→ **Work instruction**: Extract every line of text from the material verbatim, preserving spelling, punctuation, and line order, and omit the pictures from your answer.

→ **Task material**:
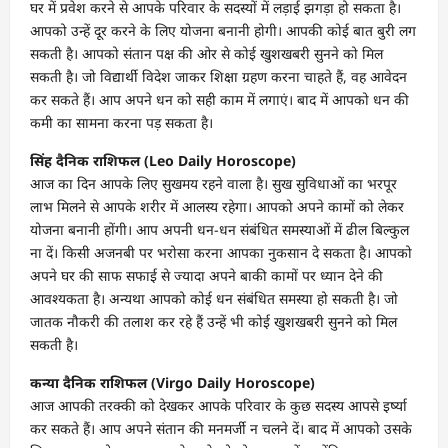
घर में प्रवेश करने से आपके परिवार के सदस्यों में लड़ाई झगड़ा हो सकता है।
आपको उन्हें दूर करने के लिए योजना बनानी होगी। आपकी कोई बात बुरी लग
सकती है। आपको संतान पक्ष की ओर से कोई खुशखबरी सुनने को मिल
सकती है। जो विद्यार्थी विदेश जाकर शिक्षा ग्रहण करना चाहते हैं, वह आवेदन
कर सकते हैं। आप अपने धन को सही काम में लगाएं। बाद में आपको धन की
कमी का सामना करना पड़ सकता है।
सिंह दैनिक राशिफल (Leo Daily Horoscope)
आज का दिन आपके लिए सुखमय रहने वाला है। सुख सुविधाओं का भरपूर
लाभ मिलने से आपके शरीर में आलस्य रहेगा। आपको अपने कामों को लेकर
योजना बनानी होंगी। आप अपनी धन-धन संबंधित समस्याओं में ढील बिल्कुल
ना दें। किसी अजनबी पर भरोसा करना आपका नुकसान दे सकता है। आपको
अपने घर की साफ सफाई से ज्यादा अपने बाकी कामों पर ध्यान देने की
आवश्यकता है। अन्यथा आपको कोई धन संबंधित समस्या हो सकती है। जो
जातक नौकरी की तलाश कर रहे हैं उन्हें भी कोई खुशखबरी सुनने को मिल
सकती है।
कन्या दैनिक राशिफल (Virgo Daily Horoscope)
आज आपकी तरक्की को देखकर आपके परिवार के कुछ सदस्य आपसे इर्ष्या
कर सकते हैं। आप अपने संतान की मनमर्जी न चलने दें। बाद में आपको उसके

→ **Exercise result**:
घर में प्रवेश करने से आपके परिवार के सदस्यों में लड़ाई झगड़ा हो सकता है।
आपको उन्हें दूर करने के लिए योजना बनानी होगी। आपकी कोई बात बुरी लग
सकती है। आपको संतान पक्ष की ओर से कोई खुशखबरी सुनने को मिल
सकती है। जो विद्यार्थी विदेश जाकर शिक्षा ग्रहण करना चाहते हैं, वह आवेदन
कर सकते हैं। आप अपने धन को सही काम में लगाएं। बाद में आपको धन की
कमी का सामना करना पड़ सकता है।
सिंह दैनिक राशिफल (Leo Daily Horoscope)
आज का दिन आपके लिए सुखमय रहने वाला है। सुख सुविधाओं का भरपूर
लाभ मिलने से आपके शरीर में आलस्य रहेगा। आपको अपने कामों को लेकर
योजना बनानी होंगी। आप अपनी धन-धन संबंधित समस्याओं में ढील बिल्कुल
ना दें। किसी अजनबी पर भरोसा करना आपका नुकसान दे सकता है। आपको
अपने घर की साफ सफाई से ज्यादा अपने बाकी कामों पर ध्यान देने की
आवश्यकता है। अन्यथा आपको कोई धन संबंधित समस्या हो सकती है। जो
जातक नौकरी की तलाश कर रहे हैं उन्हें भी कोई खुशखबरी सुनने को मिल
सकती है।
कन्या दैनिक राशिफल (Virgo Daily Horoscope)
आज आपकी तरक्की को देखकर आपके परिवार के कुछ सदस्य आपसे इर्ष्या
कर सकते हैं। आप अपने संतान की मनमर्जी न चलने दें। बाद में आपको उसके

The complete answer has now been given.